- **What the task asks**
Without the pictures, copy all of the data exactly.
+ + + + + + +
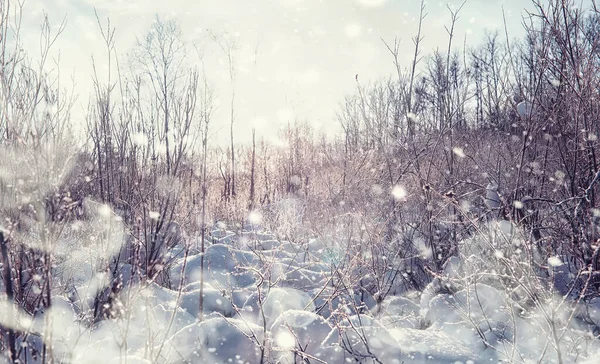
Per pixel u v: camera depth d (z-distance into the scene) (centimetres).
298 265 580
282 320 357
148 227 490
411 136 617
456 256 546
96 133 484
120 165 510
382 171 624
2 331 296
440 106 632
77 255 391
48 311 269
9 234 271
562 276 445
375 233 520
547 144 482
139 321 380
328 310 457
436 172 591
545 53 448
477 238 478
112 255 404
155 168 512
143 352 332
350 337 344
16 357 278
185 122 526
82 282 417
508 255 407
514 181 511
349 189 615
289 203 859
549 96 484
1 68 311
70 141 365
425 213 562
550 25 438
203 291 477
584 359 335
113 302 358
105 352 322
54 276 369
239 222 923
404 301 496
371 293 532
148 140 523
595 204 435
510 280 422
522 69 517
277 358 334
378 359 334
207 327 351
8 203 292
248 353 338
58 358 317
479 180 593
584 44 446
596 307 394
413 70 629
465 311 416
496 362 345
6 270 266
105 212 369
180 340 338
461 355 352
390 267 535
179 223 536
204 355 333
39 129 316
+ + + + + + +
- **Exercise solution**
Per pixel u v: camera depth d (z-distance into the scene) (centimetres).
298 265 580
282 320 357
148 227 490
411 136 617
456 256 546
96 133 484
120 165 510
382 171 624
2 331 296
440 106 632
77 255 391
48 311 269
9 234 271
562 276 445
375 233 520
547 144 482
139 321 380
328 310 457
436 172 591
545 53 448
477 238 478
112 255 404
155 168 512
143 352 332
350 337 344
16 357 278
185 122 526
82 282 417
508 255 407
514 181 511
349 189 615
289 203 859
549 96 484
1 68 311
70 141 365
425 213 562
550 25 438
203 291 477
584 359 335
113 302 358
105 352 322
54 276 369
239 222 923
404 301 496
371 293 532
148 140 523
595 204 435
510 280 422
522 69 517
277 358 334
378 359 334
207 327 351
8 203 292
248 353 338
58 358 317
479 180 593
584 44 446
596 307 394
413 70 629
465 311 416
496 362 345
6 270 266
105 212 369
180 340 338
461 355 352
390 267 535
179 223 536
204 355 333
39 129 316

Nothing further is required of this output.